Work to be completed
Give back, exactly as written, the lines from the first line of the data below through the line with "##### Comments on", and omit the pictures.

Excerpts from a dataset
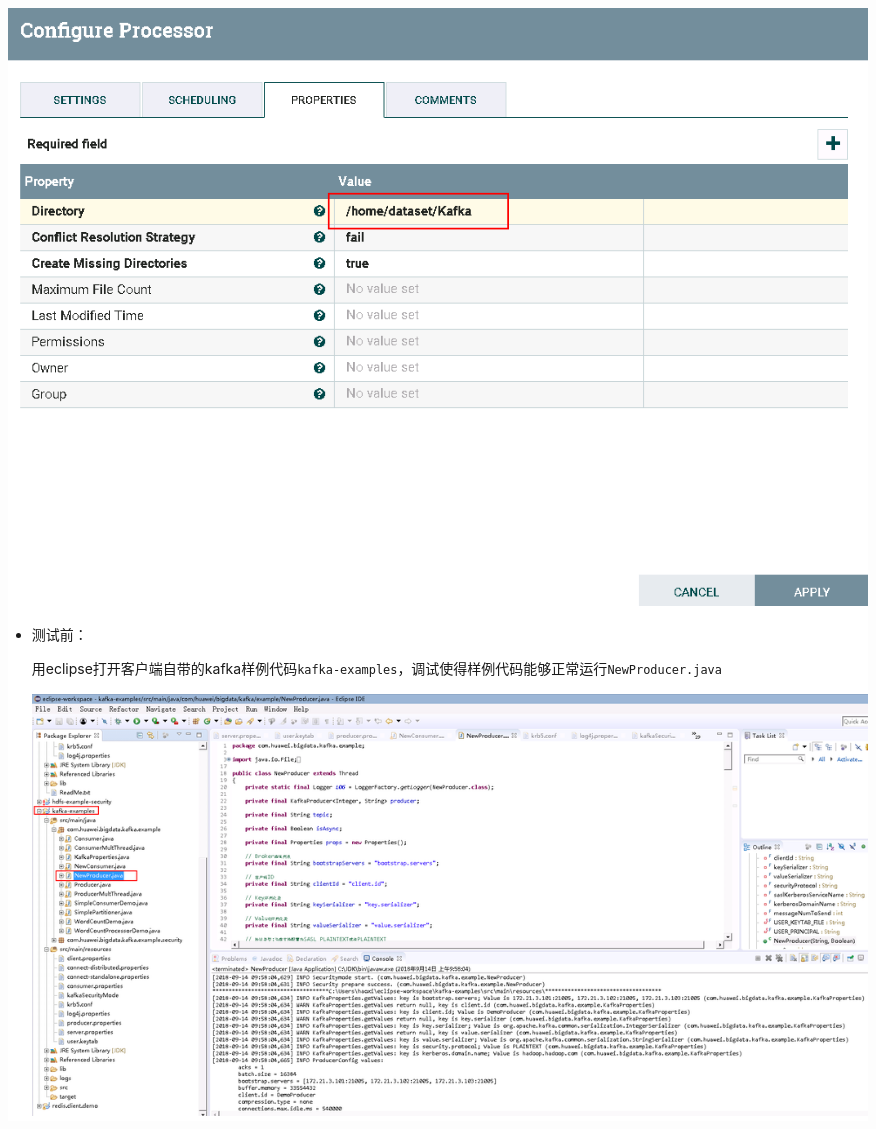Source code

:   ![](assets/Apache_NiFi/markdown-img-paste-20180914150709577.png)

  - 测试前：

    用eclipse打开客户端自带的kafka样例代码`kafka-examples`，调试使得样例代码能够正常运行`NewProducer.java`

    ![](assets/Apache_NiFi/markdown-img-paste-20180914151040410.png)
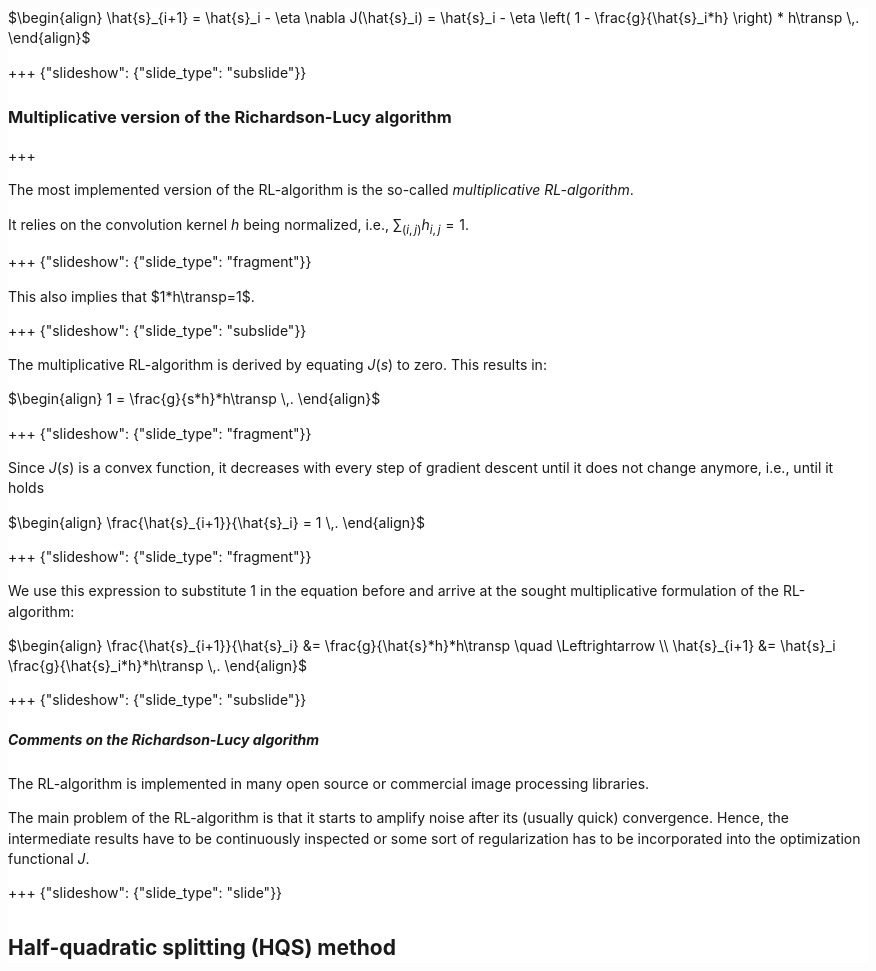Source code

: $\begin{align} 
  \hat{s}_{i+1} = \hat{s}_i - \eta \nabla J(\hat{s}_i) = \hat{s}_i - \eta \left( 1 - \frac{g}{\hat{s}_i*h} \right) * h\transp \,.
\end{align}$

+++ {"slideshow": {"slide_type": "subslide"}}

### Multiplicative version of the Richardson-Lucy algorithm

+++

The most implemented version of the RL-algorithm is the so-called *multiplicative RL-algorithm*. 

It relies on the convolution kernel $h$ being normalized, i.e., $\sum_{(i,j)} h_{i,j} = 1$.

+++ {"slideshow": {"slide_type": "fragment"}}

This also implies that $1*h\transp=1$.

+++ {"slideshow": {"slide_type": "subslide"}}

The multiplicative RL-algorithm is derived by equating $J(s)$ to zero. This results in:

$\begin{align} 
   1 = \frac{g}{s*h}*h\transp \,.
\end{align}$

+++ {"slideshow": {"slide_type": "fragment"}}

Since $J(s)$ is a convex function, it decreases with every step of gradient descent until it does not change anymore, i.e., until it holds

$\begin{align} 
   \frac{\hat{s}_{i+1}}{\hat{s}_i} = 1 \,.
\end{align}$

+++ {"slideshow": {"slide_type": "fragment"}}

We use this expression to substitute $1$ in the equation before and arrive at the sought multiplicative formulation of the RL-algorithm:

$\begin{align} 
  \frac{\hat{s}_{i+1}}{\hat{s}_i} &= \frac{g}{\hat{s}*h}*h\transp \quad \Leftrightarrow \\
  \hat{s}_{i+1} &= \hat{s}_i \frac{g}{\hat{s}_i*h}*h\transp \,.
\end{align}$

+++ {"slideshow": {"slide_type": "subslide"}}

##### Comments on the Richardson-Lucy algorithm

The RL-algorithm is implemented in many open source or commercial image processing libraries. 

The main problem of the RL-algorithm is that it starts to amplify noise after its (usually quick) convergence. Hence, the intermediate results have to be continuously inspected or some sort of regularization has to be incorporated into the optimization functional $J$.

+++ {"slideshow": {"slide_type": "slide"}}

## Half-quadratic splitting (HQS) method
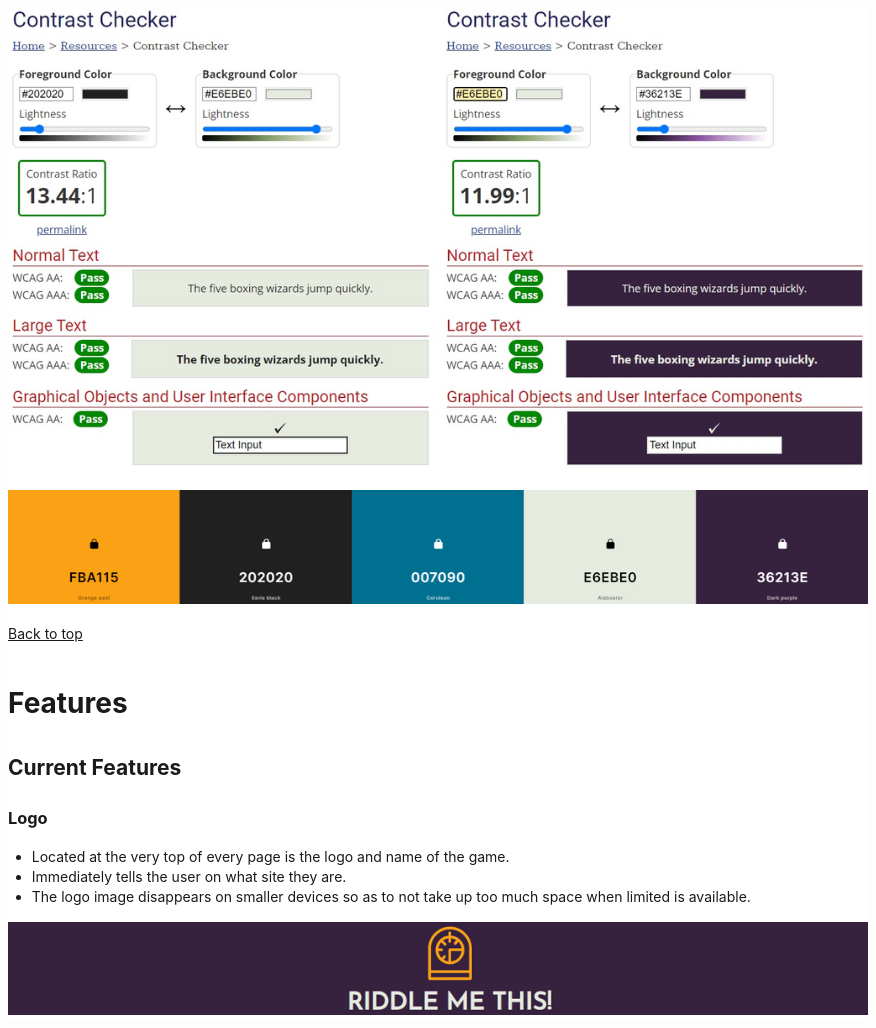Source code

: ![screenshot of the purple-white contrast and black-white contrast for the website](assets/images/readme/contrast-checker.jpg)

![screenshot of website color palatte](assets/images/readme/color-palette.png)

[Back to top](<#contents>)

# Features

## Current Features

### Logo 
- Located at the very top of every page is the logo and name of the game.  
- Immediately tells the user on what site they are.
- The logo image disappears on smaller devices so as to not take up too much space when limited is available.

![screenshot of logo](assets/images/readme/feature-logo.png)

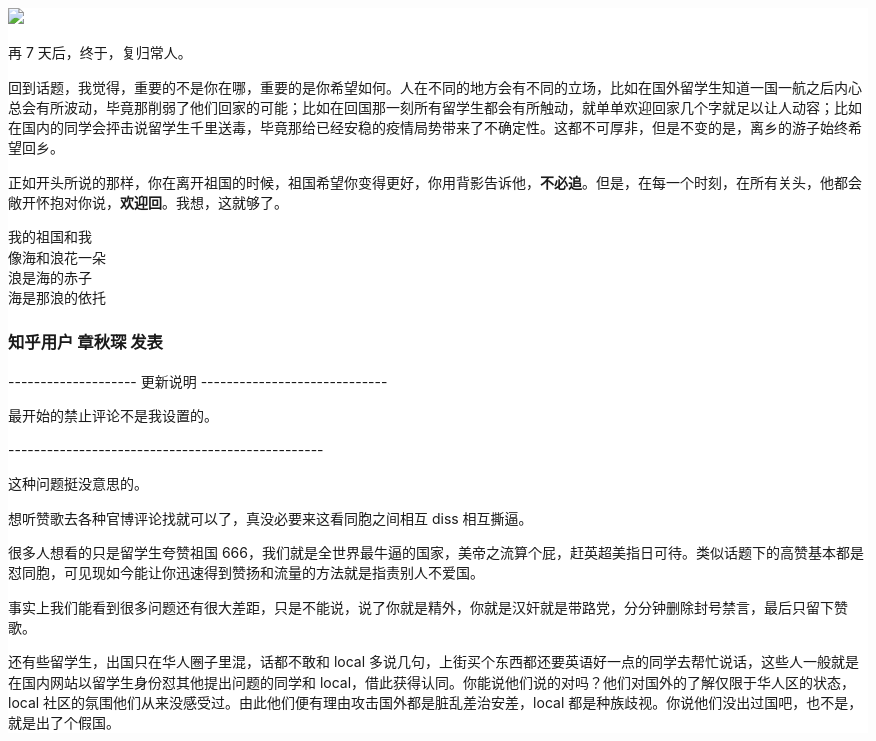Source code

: 

![](https://images.weserv.nl/?url=https%3A//pic4.zhimg.com/v2-a3c37327d90311ac088dd62935e87625_r.jpg%3Fsource%3D1940ef5c)

再 7 天后，终于，复归常人。

回到话题，我觉得，重要的不是你在哪，重要的是你希望如何。人在不同的地方会有不同的立场，比如在国外留学生知道一国一航之后内心总会有所波动，毕竟那削弱了他们回家的可能；比如在回国那一刻所有留学生都会有所触动，就单单欢迎回家几个字就足以让人动容；比如在国内的同学会抨击说留学生千里送毒，毕竟那给已经安稳的疫情局势带来了不确定性。这都不可厚非，但是不变的是，离乡的游子始终希望回乡。

正如开头所说的那样，你在离开祖国的时候，祖国希望你变得更好，你用背影告诉他，**不必追**。但是，在每一个时刻，在所有关头，他都会敞开怀抱对你说，**欢迎回**。我想，这就够了。

我的祖国和我  
像海和浪花一朵  
浪是海的赤子  
海是那浪的依托
    
    
    
    
### 知乎用户 章秋琛 发表
    
\-------------------- 更新说明 -----------------------------

最开始的禁止评论不是我设置的。

\-------------------------------------------------

这种问题挺没意思的。

想听赞歌去各种官博评论找就可以了，真没必要来这看同胞之间相互 diss 相互撕逼。

很多人想看的只是留学生夸赞祖国 666，我们就是全世界最牛逼的国家，美帝之流算个屁，赶英超美指日可待。类似话题下的高赞基本都是怼同胞，可见现如今能让你迅速得到赞扬和流量的方法就是指责别人不爱国。

事实上我们能看到很多问题还有很大差距，只是不能说，说了你就是精外，你就是汉奸就是带路党，分分钟删除封号禁言，最后只留下赞歌。

还有些留学生，出国只在华人圈子里混，话都不敢和 local 多说几句，上街买个东西都还要英语好一点的同学去帮忙说话，这些人一般就是在国内网站以留学生身份怼其他提出问题的同学和 local，借此获得认同。你能说他们说的对吗？他们对国外的了解仅限于华人区的状态，local 社区的氛围他们从来没感受过。由此他们便有理由攻击国外都是脏乱差治安差，local 都是种族歧视。你说他们没出过国吧，也不是，就是出了个假国。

Exercise answer
Source code

:   ![](assets/Apache_NiFi/markdown-img-paste-20180914150709577.png)

  - 测试前：

    用eclipse打开客户端自带的kafka样例代码`kafka-examples`，调试使得样例代码能够正常运行`NewProducer.java`

    ![](assets/Apache_NiFi/markdown-img-paste-20180914151040410.png)
Source code

: $\begin{align} 
  \hat{s}_{i+1} = \hat{s}_i - \eta \nabla J(\hat{s}_i) = \hat{s}_i - \eta \left( 1 - \frac{g}{\hat{s}_i*h} \right) * h\transp \,.
\end{align}$

+++ {"slideshow": {"slide_type": "subslide"}}

### Multiplicative version of the Richardson-Lucy algorithm

+++

The most implemented version of the RL-algorithm is the so-called *multiplicative RL-algorithm*. 

It relies on the convolution kernel $h$ being normalized, i.e., $\sum_{(i,j)} h_{i,j} = 1$.

+++ {"slideshow": {"slide_type": "fragment"}}

This also implies that $1*h\transp=1$.

+++ {"slideshow": {"slide_type": "subslide"}}

The multiplicative RL-algorithm is derived by equating $J(s)$ to zero. This results in:

$\begin{align} 
   1 = \frac{g}{s*h}*h\transp \,.
\end{align}$

+++ {"slideshow": {"slide_type": "fragment"}}

Since $J(s)$ is a convex function, it decreases with every step of gradient descent until it does not change anymore, i.e., until it holds

$\begin{align} 
   \frac{\hat{s}_{i+1}}{\hat{s}_i} = 1 \,.
\end{align}$

+++ {"slideshow": {"slide_type": "fragment"}}

We use this expression to substitute $1$ in the equation before and arrive at the sought multiplicative formulation of the RL-algorithm:

$\begin{align} 
  \frac{\hat{s}_{i+1}}{\hat{s}_i} &= \frac{g}{\hat{s}*h}*h\transp \quad \Leftrightarrow \\
  \hat{s}_{i+1} &= \hat{s}_i \frac{g}{\hat{s}_i*h}*h\transp \,.
\end{align}$

+++ {"slideshow": {"slide_type": "subslide"}}

##### Comments on the Richardson-Lucy algorithm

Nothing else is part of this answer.